** Records supplied follows **
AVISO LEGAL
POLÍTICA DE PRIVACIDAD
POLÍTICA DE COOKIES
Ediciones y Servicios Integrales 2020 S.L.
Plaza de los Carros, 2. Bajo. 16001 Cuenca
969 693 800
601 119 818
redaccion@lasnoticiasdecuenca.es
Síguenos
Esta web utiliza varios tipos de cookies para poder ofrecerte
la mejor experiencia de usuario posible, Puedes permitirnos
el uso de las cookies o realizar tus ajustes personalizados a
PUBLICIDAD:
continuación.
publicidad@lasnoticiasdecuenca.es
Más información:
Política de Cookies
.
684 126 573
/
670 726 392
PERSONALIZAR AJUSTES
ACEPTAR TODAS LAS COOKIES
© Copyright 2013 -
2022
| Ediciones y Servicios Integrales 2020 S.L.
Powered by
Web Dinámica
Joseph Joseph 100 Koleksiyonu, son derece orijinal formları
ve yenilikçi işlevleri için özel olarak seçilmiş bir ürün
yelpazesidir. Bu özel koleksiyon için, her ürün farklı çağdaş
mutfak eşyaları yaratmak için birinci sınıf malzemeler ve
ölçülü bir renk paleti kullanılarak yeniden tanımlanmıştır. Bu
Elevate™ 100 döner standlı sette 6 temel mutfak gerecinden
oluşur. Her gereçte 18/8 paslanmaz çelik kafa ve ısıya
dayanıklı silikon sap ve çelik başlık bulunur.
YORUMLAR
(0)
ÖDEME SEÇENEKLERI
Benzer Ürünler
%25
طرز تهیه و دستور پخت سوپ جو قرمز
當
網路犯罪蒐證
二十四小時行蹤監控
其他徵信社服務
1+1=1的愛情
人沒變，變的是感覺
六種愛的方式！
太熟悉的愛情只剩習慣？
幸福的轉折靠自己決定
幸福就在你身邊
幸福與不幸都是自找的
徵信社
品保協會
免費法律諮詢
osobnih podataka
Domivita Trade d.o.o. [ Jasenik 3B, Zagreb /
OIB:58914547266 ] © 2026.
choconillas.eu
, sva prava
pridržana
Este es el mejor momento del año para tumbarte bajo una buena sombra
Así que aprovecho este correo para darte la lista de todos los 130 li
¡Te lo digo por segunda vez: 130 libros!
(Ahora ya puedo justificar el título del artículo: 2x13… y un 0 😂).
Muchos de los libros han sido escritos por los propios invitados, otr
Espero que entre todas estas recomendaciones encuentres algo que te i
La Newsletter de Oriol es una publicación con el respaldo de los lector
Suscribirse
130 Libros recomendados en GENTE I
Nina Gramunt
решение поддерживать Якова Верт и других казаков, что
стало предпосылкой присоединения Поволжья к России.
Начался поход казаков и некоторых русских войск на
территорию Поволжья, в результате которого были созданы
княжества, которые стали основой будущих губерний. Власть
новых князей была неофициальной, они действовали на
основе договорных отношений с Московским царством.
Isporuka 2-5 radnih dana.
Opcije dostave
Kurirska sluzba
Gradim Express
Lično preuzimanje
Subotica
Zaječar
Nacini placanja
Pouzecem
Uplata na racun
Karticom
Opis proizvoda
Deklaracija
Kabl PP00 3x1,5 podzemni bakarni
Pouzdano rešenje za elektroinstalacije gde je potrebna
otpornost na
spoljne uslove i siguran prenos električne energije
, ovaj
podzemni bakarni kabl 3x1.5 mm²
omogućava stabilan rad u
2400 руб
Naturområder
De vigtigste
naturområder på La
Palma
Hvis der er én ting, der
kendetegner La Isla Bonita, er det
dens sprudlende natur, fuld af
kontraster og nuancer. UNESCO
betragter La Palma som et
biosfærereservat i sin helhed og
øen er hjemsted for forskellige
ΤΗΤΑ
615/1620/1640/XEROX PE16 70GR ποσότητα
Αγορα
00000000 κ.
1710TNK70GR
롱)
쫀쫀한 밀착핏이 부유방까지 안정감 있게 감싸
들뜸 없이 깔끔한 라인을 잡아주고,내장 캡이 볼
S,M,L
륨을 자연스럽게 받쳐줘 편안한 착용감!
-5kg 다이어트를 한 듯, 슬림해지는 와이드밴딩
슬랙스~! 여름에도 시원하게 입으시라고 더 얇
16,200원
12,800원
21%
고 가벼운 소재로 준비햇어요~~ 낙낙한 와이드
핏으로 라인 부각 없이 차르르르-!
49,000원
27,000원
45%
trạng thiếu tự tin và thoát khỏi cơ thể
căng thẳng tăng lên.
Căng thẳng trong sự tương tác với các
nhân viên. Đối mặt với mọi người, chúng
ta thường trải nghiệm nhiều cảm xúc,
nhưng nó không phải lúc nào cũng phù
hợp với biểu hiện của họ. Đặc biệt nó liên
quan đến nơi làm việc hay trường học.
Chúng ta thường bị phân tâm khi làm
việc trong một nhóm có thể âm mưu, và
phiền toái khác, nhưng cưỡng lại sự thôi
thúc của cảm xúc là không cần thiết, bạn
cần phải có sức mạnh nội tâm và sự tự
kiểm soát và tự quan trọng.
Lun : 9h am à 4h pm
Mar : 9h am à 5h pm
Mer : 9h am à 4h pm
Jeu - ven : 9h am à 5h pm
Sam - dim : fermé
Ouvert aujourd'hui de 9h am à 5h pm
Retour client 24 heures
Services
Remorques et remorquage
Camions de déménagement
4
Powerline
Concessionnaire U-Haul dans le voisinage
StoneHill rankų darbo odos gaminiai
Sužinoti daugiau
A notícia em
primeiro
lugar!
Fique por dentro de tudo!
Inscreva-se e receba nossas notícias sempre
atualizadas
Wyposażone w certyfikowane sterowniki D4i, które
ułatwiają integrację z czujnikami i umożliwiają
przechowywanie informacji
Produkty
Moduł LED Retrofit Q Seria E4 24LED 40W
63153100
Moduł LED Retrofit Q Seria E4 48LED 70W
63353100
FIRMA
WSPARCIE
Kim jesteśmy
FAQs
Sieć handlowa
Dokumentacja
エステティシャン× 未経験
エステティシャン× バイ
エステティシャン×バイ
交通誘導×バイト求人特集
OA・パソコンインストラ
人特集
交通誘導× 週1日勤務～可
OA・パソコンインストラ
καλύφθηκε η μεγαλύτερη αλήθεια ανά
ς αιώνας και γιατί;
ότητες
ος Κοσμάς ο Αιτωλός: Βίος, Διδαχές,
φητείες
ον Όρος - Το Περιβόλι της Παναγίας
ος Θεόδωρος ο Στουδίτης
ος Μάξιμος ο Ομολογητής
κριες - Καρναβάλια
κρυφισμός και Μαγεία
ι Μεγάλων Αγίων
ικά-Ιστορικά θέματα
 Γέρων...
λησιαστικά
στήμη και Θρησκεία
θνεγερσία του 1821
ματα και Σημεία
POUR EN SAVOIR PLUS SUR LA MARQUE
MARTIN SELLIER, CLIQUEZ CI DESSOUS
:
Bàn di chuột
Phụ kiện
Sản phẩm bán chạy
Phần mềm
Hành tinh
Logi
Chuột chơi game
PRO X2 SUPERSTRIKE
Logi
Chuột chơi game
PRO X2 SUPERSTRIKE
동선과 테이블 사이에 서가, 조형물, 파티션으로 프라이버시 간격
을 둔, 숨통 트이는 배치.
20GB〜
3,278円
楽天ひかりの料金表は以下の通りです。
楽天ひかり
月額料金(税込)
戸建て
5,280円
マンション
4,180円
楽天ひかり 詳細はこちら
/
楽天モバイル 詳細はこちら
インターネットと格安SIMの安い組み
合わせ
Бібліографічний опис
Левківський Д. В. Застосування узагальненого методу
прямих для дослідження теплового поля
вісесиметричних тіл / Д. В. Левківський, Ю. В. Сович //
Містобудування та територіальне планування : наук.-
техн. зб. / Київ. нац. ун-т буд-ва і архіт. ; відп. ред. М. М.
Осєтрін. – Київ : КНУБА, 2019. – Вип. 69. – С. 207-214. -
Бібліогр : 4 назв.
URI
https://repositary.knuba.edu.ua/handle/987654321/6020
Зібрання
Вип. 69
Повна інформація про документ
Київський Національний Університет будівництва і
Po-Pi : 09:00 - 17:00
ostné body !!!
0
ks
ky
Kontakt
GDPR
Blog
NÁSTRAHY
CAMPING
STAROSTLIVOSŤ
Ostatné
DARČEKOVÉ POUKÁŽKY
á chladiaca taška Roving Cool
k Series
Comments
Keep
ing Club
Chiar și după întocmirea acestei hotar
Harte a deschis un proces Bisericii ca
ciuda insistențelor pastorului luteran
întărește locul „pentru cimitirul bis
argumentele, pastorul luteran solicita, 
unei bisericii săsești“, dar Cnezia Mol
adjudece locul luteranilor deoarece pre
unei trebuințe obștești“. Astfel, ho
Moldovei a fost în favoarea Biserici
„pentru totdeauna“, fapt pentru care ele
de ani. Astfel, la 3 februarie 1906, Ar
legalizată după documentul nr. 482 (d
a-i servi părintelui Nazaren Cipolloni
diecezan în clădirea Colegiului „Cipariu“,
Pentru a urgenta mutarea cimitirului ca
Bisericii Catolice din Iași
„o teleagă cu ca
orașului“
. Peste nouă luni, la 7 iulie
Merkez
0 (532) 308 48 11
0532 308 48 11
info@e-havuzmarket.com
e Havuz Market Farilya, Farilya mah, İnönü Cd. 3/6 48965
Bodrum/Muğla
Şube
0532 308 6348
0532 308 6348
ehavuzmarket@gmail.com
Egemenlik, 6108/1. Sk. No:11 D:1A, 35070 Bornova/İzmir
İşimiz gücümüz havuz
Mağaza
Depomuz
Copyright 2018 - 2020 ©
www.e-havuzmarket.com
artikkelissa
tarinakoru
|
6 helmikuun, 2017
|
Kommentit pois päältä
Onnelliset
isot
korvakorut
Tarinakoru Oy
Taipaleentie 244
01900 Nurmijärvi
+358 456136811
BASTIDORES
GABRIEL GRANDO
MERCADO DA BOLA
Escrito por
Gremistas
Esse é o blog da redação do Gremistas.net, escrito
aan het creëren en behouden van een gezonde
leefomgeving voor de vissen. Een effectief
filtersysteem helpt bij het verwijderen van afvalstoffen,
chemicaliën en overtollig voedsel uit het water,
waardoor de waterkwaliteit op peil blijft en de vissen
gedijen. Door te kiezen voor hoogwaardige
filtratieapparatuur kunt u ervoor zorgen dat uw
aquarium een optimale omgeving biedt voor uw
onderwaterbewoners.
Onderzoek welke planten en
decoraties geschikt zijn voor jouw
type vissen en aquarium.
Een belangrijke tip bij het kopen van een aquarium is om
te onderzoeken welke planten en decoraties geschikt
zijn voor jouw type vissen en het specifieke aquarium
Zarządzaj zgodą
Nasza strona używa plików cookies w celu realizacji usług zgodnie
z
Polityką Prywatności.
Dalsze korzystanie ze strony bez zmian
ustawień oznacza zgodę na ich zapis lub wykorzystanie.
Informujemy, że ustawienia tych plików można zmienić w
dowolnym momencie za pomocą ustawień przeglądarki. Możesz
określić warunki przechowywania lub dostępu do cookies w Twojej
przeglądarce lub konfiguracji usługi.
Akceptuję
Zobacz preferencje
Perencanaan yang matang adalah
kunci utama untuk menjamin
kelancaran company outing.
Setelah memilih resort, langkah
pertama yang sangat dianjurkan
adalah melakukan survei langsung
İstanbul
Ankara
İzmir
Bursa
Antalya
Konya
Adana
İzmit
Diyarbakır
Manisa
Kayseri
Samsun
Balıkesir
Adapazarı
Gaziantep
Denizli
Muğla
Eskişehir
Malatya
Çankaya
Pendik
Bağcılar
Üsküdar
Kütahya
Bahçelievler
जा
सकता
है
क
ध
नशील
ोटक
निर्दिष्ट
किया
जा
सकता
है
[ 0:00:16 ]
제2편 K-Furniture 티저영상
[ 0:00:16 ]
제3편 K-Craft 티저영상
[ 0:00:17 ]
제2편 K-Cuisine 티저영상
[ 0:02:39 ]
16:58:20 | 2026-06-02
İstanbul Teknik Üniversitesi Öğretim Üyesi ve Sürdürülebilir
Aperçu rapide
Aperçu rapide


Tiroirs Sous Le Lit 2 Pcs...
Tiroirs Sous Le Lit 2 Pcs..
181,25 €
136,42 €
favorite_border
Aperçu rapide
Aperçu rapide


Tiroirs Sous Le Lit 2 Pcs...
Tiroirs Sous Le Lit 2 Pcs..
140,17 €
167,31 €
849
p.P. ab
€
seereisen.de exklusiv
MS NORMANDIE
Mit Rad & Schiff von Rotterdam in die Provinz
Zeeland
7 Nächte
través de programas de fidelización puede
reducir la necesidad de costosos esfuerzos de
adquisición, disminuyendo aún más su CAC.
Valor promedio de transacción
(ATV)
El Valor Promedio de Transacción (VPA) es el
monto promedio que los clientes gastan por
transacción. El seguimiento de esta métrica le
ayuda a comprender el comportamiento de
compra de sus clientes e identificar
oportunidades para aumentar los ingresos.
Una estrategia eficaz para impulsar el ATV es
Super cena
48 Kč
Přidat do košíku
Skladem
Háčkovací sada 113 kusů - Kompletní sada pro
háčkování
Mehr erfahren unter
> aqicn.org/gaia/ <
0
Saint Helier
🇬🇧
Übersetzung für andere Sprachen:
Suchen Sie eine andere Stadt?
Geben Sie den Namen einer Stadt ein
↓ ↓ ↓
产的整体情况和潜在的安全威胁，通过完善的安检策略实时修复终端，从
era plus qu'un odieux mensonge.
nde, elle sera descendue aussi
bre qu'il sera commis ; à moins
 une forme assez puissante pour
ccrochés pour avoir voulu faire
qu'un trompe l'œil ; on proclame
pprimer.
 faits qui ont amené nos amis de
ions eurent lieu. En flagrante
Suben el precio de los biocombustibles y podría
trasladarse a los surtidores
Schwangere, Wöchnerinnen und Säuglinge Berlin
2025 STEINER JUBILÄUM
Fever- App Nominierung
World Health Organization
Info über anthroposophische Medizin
** End of Records supplied **
* [Work to complete]: Start with the first line. Please copy exactly each line of the listing through the one with "Esta web utiliza", including it.

* [Response area]:
AVISO LEGAL
POLÍTICA DE PRIVACIDAD
POLÍTICA DE COOKIES
Ediciones y Servicios Integrales 2020 S.L.
Plaza de los Carros, 2. Bajo. 16001 Cuenca
969 693 800
601 119 818
redaccion@lasnoticiasdecuenca.es
Síguenos
Esta web utiliza varios tipos de cookies para poder ofrecerte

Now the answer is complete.